В начале яблоко... Я помню вкус его
И запах на губах, и то мгновенье —
Грехопаденье, и грехоискупленье,
И низость всех времён, и торжество.

...Библейские глаза твои люблю
За страстный час, за изгнанность из рая,
За то, что, холодея, обмирая,
Я путь земной — как путь земной терплю.

Брось в гроб мне яблоко —
Когда промёрзший ком
О крышку приколоченную стукнет,
Когда последним сдавленным глотком
Моя душа кого-нибудь аукнет,
Когда окликнет нечто и ничто
Из вечной глубины, из глуби тленной:
«Ты был?», я предъявлю его Вселенной:
«Я был. Оно надкушено Еленой.
Я был и был знаком...»

ПАН

В полночь, когда вьюга выла и мела,
Звонарю подруга старца родила.
И лежал он молча на пустом столе,
И зияли молча два зрачка во мгле,
И сжимались молча пальцы в кулаки,
И сияли волчьи белые клыки.
Он лежал и думал на кривом столе,
Проступала дума на кривом челе.
Все лежал и думал: … странные дела —
Звонарю подруга старца родила…
Глупые вы дети, мама и отец.
Расставляйте сети, мама и отец.
И поставьте черный у двери капкан.
Ждали вы мальчонку, а родился Пан.
Зачинал раб божий Божия раба.
Понесла рабыня Божия раба…
Да кишат рабами божьи небеса —
Я тряхну рогами и уйду в леса.
Посох мой наследный бросьте у дверей —
Я сломаю посох на число частей.
Крестик на гайтане бросьте мне за дверь —
Я свяжу гайтаном панскую свирель.
Не плачь, мать родная, ах, не голоси.
Вервие тугое, отец, не тряси —
Не слыхать за лесом материнских слов,
И проклятий отчих, и колоколов.
А пройдут все долга, и когда в апрель
Принесут к порогу теплую свирель,
Суженой верните Панов самодуд —
Бросьте мою дудку в деревенский пруд.


***

Вы потом всё припомните, как сновиденье —
Наши долгие томные игры глазами,
Что ответили губы, что руки сказали,
Наши разные мысли, полночные бденья.

Дом дощатый, скрипучий скандальных поэтов,
Полустанок, где ясно цветёт бузина.
Бузина, что — как лилия — светит со дна
Неглубокой пиалы рассеянным светом.

Вы потом всё припомните, словно награду, —
Как сухая трава оплетала ограду,
И ограду, что нас от всего ограждала,
Под напором дрожала, да не оградила...

Потому, что жила в нас дремучая сила,
Потому, что легко от всего оградиться,
Только нужно нам было попроще родиться,
Чтобы нам не пришлось от себя ограждаться.

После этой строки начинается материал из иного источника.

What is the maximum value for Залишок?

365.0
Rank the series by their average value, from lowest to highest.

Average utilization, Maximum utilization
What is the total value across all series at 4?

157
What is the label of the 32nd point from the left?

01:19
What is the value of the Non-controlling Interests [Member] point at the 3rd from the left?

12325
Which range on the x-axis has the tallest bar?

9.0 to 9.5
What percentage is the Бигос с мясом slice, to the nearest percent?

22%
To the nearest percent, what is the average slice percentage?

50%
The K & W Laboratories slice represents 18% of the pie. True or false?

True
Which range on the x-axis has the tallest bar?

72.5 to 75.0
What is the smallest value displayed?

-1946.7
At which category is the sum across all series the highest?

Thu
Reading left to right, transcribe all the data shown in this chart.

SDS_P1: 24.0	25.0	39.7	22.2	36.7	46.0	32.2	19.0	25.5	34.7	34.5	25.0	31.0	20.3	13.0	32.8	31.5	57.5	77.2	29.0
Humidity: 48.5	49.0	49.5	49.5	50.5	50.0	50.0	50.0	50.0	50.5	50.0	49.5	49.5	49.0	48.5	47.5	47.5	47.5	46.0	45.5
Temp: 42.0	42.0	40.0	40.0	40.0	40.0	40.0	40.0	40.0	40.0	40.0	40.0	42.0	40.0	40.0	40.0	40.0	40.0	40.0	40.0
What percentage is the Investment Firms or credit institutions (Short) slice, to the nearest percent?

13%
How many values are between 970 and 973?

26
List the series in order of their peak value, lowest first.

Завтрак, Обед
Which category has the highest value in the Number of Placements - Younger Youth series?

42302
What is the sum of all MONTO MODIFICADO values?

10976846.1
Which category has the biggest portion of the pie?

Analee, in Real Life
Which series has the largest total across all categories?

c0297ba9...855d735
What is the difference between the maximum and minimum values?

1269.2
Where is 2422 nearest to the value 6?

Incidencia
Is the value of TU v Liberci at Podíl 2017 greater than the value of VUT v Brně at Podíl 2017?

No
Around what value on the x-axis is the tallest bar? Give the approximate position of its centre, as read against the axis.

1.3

Всё равно вы припомните тайные слёзы,
И, как тайную радость, припомните горе,
Вы припомните город, где мы не похожи
На любимых людей, что забудутся вскоре.

Я потом всё припомню, неведомо — что же,
И как есть — еретик — буду долго молиться:
Не лишай меня, смертного, памяти, Боже,
Перед тем, как бессмертным забвеньем забыться.

Мне потом всё припомнится, как утоленье
Жаркой жизни — любимые юные лица,
Я не знаю, пред кем мне стоять на коленях
За случайную жизнь, что до смерти продлится.